## What you have to do
Report every line from the following entries that contains the string "Methods".

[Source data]
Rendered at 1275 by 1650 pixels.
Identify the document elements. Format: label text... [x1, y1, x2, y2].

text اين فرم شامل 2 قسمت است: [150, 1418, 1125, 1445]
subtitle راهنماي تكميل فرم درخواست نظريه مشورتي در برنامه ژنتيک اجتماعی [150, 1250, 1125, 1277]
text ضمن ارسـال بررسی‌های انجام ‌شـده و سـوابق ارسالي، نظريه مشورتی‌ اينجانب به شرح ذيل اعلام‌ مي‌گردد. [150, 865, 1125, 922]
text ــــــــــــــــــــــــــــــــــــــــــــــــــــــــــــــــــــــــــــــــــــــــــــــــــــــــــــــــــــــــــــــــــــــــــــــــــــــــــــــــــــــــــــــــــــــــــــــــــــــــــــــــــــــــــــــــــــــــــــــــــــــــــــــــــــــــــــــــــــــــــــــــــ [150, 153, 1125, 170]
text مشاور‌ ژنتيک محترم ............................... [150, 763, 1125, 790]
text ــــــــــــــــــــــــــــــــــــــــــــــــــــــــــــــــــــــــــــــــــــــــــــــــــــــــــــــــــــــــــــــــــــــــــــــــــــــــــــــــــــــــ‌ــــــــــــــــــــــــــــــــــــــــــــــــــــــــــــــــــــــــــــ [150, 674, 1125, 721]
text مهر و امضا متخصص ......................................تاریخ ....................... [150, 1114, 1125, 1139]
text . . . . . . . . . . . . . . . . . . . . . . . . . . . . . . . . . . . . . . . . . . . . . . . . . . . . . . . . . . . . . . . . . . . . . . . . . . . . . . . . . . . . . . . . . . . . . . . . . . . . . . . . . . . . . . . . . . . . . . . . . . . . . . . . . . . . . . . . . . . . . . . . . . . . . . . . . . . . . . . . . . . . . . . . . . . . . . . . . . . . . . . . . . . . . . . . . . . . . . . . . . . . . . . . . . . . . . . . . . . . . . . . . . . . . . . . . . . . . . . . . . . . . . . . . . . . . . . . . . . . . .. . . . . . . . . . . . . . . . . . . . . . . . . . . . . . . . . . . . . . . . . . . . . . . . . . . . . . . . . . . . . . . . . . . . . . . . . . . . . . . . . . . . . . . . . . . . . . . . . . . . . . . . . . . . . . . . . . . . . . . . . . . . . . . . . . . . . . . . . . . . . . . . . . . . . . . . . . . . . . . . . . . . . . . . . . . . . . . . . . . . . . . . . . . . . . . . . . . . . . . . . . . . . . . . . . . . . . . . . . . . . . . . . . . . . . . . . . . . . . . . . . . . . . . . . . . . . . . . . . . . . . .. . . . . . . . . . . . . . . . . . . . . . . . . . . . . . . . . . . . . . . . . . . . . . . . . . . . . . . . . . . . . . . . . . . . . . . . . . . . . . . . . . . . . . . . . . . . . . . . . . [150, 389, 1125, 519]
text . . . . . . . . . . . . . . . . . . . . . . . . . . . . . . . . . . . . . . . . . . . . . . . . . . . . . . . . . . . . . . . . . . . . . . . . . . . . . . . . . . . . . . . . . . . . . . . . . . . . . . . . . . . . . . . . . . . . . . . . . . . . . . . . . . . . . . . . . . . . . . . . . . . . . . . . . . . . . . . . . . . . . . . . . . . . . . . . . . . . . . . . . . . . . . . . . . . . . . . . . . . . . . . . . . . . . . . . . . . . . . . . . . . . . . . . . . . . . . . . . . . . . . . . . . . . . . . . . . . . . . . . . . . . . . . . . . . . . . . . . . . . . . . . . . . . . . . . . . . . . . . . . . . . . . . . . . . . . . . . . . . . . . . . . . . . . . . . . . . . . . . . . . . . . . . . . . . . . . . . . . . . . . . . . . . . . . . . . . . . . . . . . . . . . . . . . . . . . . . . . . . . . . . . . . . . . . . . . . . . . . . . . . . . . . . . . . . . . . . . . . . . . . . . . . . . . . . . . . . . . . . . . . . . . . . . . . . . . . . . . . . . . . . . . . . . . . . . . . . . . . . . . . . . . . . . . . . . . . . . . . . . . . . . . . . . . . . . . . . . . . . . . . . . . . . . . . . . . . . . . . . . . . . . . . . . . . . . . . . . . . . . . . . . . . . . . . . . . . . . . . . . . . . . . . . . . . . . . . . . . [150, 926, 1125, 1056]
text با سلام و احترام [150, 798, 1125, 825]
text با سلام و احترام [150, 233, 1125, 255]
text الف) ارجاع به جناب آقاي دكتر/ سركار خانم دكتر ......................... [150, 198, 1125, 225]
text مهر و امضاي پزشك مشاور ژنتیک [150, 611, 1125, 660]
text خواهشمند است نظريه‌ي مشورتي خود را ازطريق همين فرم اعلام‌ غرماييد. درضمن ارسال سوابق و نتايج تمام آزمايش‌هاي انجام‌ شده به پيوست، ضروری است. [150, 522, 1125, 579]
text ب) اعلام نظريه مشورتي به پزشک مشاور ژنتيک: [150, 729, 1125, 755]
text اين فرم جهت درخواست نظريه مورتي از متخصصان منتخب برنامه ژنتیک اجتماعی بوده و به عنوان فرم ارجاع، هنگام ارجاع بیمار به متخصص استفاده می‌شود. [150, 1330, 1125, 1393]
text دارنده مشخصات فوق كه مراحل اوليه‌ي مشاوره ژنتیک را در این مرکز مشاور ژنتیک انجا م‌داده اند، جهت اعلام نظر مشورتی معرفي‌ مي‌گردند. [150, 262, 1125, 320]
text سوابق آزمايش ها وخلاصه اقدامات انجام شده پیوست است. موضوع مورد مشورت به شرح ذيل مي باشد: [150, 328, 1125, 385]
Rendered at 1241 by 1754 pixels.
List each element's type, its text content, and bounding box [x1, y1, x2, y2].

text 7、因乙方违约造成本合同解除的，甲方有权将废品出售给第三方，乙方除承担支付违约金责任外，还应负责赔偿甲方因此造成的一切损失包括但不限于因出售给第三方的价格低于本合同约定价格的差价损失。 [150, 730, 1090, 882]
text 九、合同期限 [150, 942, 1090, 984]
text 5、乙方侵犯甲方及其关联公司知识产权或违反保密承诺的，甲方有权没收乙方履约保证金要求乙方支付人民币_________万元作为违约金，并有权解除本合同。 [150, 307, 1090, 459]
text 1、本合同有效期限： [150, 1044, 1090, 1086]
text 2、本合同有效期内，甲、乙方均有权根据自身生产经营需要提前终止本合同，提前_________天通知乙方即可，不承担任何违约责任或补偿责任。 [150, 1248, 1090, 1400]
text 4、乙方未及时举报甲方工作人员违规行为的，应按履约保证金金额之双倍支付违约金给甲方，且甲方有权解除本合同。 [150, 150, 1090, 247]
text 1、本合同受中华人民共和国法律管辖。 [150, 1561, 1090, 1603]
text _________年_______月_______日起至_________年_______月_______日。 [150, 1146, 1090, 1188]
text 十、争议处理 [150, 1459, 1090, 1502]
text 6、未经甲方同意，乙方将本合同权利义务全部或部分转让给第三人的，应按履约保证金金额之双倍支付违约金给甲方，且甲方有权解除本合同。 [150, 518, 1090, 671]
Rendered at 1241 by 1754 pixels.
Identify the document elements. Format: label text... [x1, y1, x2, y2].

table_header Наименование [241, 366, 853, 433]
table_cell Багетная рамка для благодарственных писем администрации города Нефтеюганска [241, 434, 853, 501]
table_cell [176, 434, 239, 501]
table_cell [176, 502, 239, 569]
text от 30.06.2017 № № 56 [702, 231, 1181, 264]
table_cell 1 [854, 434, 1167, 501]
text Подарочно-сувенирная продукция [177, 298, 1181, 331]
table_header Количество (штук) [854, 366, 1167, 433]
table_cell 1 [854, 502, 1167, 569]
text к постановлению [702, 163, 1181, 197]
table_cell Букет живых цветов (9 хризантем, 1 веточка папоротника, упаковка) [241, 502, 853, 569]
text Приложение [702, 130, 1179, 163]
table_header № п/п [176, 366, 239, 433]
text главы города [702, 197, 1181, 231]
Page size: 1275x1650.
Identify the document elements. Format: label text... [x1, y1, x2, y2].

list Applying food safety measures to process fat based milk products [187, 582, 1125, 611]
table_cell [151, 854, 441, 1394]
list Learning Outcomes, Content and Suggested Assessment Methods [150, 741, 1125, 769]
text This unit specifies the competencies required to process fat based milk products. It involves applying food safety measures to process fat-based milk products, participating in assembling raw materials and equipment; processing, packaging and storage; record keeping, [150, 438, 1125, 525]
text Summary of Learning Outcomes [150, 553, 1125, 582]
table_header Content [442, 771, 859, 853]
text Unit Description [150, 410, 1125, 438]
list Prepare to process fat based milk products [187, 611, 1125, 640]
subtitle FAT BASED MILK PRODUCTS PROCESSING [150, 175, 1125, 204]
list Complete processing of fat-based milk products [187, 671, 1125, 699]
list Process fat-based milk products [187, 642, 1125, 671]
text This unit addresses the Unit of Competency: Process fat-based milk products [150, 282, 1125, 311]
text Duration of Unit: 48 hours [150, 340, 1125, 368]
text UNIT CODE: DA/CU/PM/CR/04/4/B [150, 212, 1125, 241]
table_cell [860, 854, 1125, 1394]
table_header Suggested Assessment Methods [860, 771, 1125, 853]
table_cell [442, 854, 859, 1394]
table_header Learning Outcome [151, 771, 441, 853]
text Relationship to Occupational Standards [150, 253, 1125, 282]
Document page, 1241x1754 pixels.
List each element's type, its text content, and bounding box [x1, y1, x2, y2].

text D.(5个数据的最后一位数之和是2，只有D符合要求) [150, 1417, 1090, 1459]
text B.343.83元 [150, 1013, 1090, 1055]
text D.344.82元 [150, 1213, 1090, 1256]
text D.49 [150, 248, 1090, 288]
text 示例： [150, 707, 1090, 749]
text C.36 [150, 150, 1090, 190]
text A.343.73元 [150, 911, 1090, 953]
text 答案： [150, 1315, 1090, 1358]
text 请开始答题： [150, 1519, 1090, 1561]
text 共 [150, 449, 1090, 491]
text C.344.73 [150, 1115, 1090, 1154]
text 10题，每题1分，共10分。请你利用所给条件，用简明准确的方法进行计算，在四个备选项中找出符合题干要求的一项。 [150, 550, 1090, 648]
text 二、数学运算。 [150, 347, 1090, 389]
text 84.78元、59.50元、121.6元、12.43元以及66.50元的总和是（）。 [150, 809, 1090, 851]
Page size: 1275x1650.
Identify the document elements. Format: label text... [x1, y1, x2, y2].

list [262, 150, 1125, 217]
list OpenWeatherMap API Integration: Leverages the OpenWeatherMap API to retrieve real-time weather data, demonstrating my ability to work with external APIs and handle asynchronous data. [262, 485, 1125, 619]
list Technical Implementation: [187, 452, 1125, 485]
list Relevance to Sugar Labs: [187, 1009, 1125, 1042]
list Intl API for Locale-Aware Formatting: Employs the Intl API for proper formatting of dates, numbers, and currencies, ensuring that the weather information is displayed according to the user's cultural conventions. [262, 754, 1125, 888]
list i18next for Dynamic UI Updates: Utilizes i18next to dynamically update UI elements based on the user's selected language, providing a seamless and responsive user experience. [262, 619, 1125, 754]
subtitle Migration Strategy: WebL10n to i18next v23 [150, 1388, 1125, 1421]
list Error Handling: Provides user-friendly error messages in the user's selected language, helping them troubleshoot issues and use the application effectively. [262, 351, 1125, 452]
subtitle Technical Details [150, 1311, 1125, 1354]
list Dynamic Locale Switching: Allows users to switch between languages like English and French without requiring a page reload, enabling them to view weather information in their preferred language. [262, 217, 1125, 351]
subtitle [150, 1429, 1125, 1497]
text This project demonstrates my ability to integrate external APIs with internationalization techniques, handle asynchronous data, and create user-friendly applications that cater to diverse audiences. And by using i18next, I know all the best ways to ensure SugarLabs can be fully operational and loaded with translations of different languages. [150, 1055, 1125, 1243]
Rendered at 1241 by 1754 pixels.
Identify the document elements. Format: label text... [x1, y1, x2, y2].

## Solution to the exercise
list Learning Outcomes, Content and Suggested Assessment Methods [150, 741, 1125, 769]
table_header Suggested Assessment Methods [860, 771, 1125, 853]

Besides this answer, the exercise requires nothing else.